Since there is little, if any, hope of transforming Afghanistan into even a semi-functional Western-style democracy, and corruption and violence will remain the norm, the time is right to begin planning a Western withdrawal. The pullout need not be rushed, and perhaps not absolute. The Washington Post’s Charles Krauthammer was right when he recently noted the strategic utility of the American military presence in Afghanistan, calling it “the base from which we have freedom of action to strike Jihad Central in Pakistan and the border regions.” But the American military can maintain some presence there, and continue to train the Afghan security forces in the hopes that they might keep a lid on the local Islamists, while conceding that any notion of nation-building is off the table and unworkable.

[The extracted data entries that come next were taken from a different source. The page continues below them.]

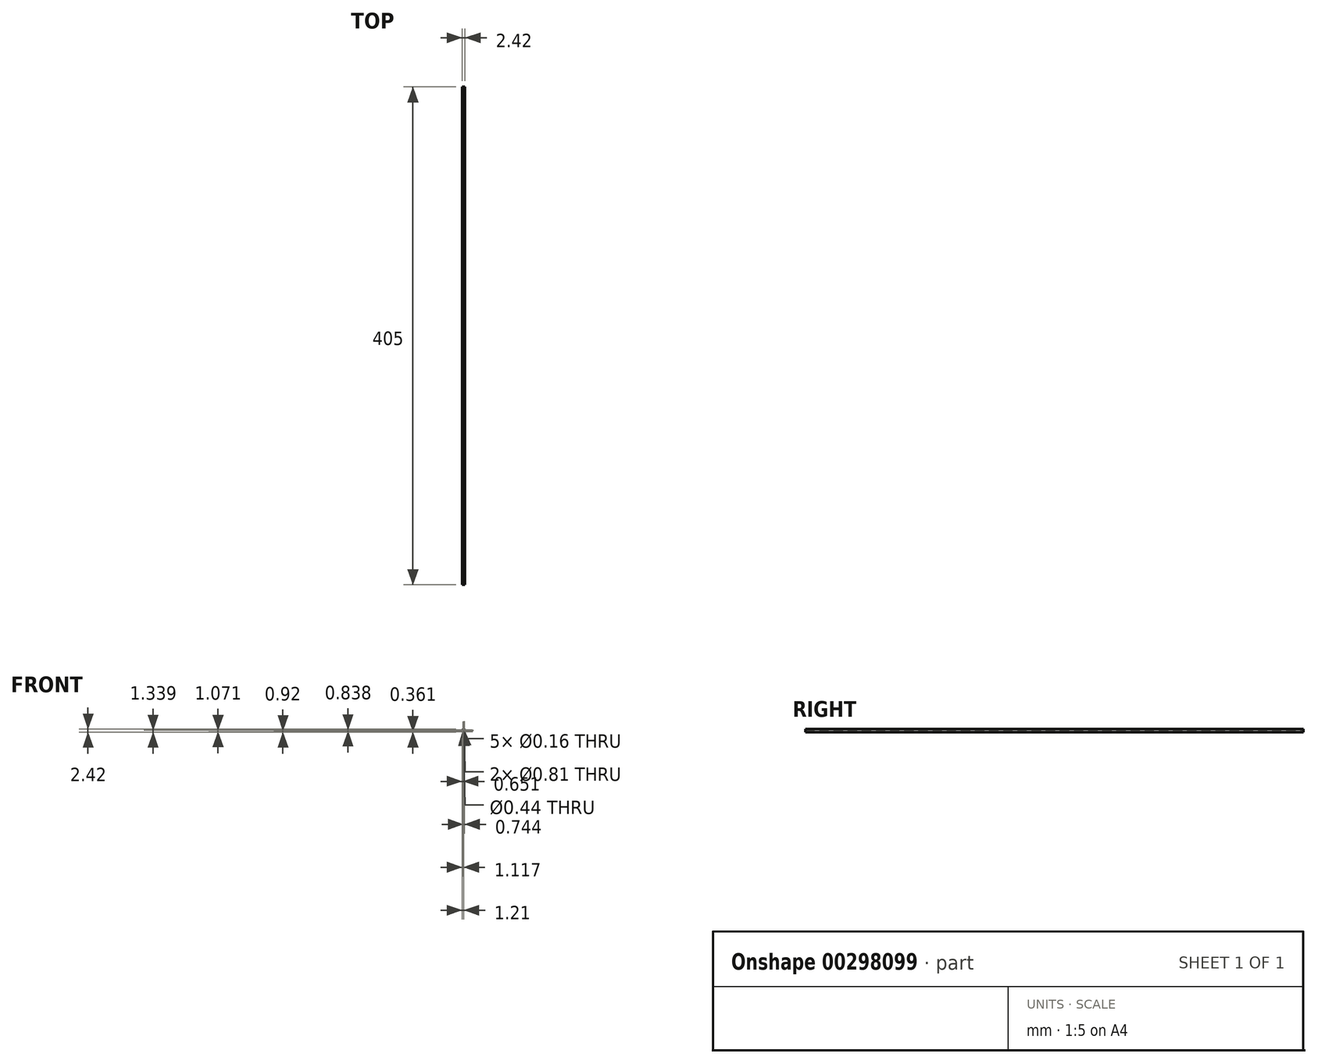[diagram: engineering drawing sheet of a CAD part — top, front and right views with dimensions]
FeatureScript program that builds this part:
annotation { "Feature Type Name" : "Feature", "Feature Type Description" : "" }
export const myFeature = defineFeature(function(context is Context, id is Id, definition is map)
    precondition{}
    {
        {
            var Q0;
            Q0=qCreatedBy(makeId("Front.planeOp"),FACE);
            var sketch = newSketch(context, id + "F0", { "sketchPlane" : qUnion([Q0])});
            skCircle(sketch, "E0", {"center": v(0, 0) * mm, "radius": 0.4 * mm});
            skCircle(sketch, "E1", {"center": v(-0.1, -0.56) * mm, "radius": 0.08 * mm});
            skCircle(sketch, "E2", {"center": v(0.1, -0.56) * mm, "radius": 0.08 * mm});
            skCircle(sketch, "E3", {"center": v(0, 0.84) * mm, "radius": 0.4 * mm});
            skCircle(sketch, "E4", {"center": v(0.65, 0.51) * mm, "radius": 0.08 * mm});
            skCircle(sketch, "E5", {"center": v(0.65, 0.32) * mm, "radius": 0.08 * mm});
            skCircle(sketch, "E6", {"center": v(0.47, 0.42) * mm, "radius": 0.08 * mm});
            skCircle(sketch, "E7", {"center": v(0.56, 0.42) * mm, "radius": 0.22 * mm});
            skEllipse(sketch, "E8", {"center": v(0, -0.56) * mm, "majorRadius": 0.23 * mm, "minorRadius": 0.11 * mm, "majorAxis": v(1, 0)});
            skCircle(sketch, "E9.MirrorC", {"center": v(-0.56, 0.42) * mm, "radius": 0.22 * mm});
            skCircle(sketch, "E10.MirrorC", {"center": v(-0.65, 0.51) * mm, "radius": 0.08 * mm});
            skCircle(sketch, "E11.MirrorC", {"center": v(-0.47, 0.42) * mm, "radius": 0.08 * mm});
            skCircle(sketch, "E12.MirrorC", {"center": v(-0.65, 0.32) * mm, "radius": 0.08 * mm});
            skPoint(sketch, "E13", {"position": v(0, 1.24) * mm});
            skPoint(sketch, "E14", {"position": v(0, -0.67) * mm});
            skPoint(sketch, "E15", {"position": v(0, 0.29) * mm});
            skCircle(sketch, "E16", {"center": v(0, 0.29) * mm, "radius": 1.2 * mm});
            skCircle(sketch, "E17", {"center": v(0, 0.29) * mm, "radius": 1.05 * mm});
            skSolve(sketch);
        }
        {
            var Q0;
            Q0=qSketchRegion(id+"F0",true);
            var Q1;
            Q1=makeQuery(id+"F0.imprint","IMPRINT",FACE,{"disambiguationData":[TD([[makeQuery(id+"F0.imprint","IMPRINT",EDGE,{"derivedFrom":sQuery(id+"F0.wireOp",EDGE,"E0")}),-1.0]])]});
            var Q2;
            Q2=makeQuery(id+"F0.imprint","IMPRINT",FACE,{"disambiguationData":[TD([[makeQuery(id+"F0.imprint","IMPRINT",EDGE,{"derivedFrom":sQuery(id+"F0.wireOp",EDGE,"E9.MirrorC")}),-1.0]])]});
            var Q3;
            Q3=makeQuery(id+"F0.imprint","IMPRINT",FACE,{"disambiguationData":[TD([[makeQuery(id+"F0.imprint","IMPRINT",EDGE,{"derivedFrom":sQuery(id+"F0.wireOp",EDGE,"E4")}),-1.0]])]});
            var Q4;
            Q4=makeQuery(id+"F0.imprint","IMPRINT",FACE,{"disambiguationData":[TD([[makeQuery(id+"F0.imprint","IMPRINT",EDGE,{"derivedFrom":sQuery(id+"F0.wireOp",EDGE,"E16")}),1.0]])]});
            var Q5;
            Q5=makeQuery(id+"F0.imprint","IMPRINT",FACE,{"disambiguationData":[TD([[makeQuery(id+"F0.imprint","IMPRINT",EDGE,{"derivedFrom":sQuery(id+"F0.wireOp",EDGE,"E1")}),-1.0]])]});
            extrude(context, id + "F1", {"entities" : qUnion([Q0, Q1, Q2, Q3, Q4, Q5]), "depth" : 405 * mm});
        }
    });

Proposing that concession may have political risks. The leader to announce that America was withdrawing from Afghanistan, or drawing down forces to a minimal level required to strike terrorist camps and train the local forces, would run the risk of being accused of overseeing defeat. And there may be outrage from humanitarian and international groups that would characterize such a step as conceding the future of Afghanistan’s women and children to the brutal rule of tribal warlords and Islamists. But the decision to withdraw would be the right one, because remaining will do nothing to prevent that same sad outcome.
Bin Laden is dead. Al-Qaeda injured. The Afghan security forces are developing the ability to operate independently. It’s time for the West to start planning its exit.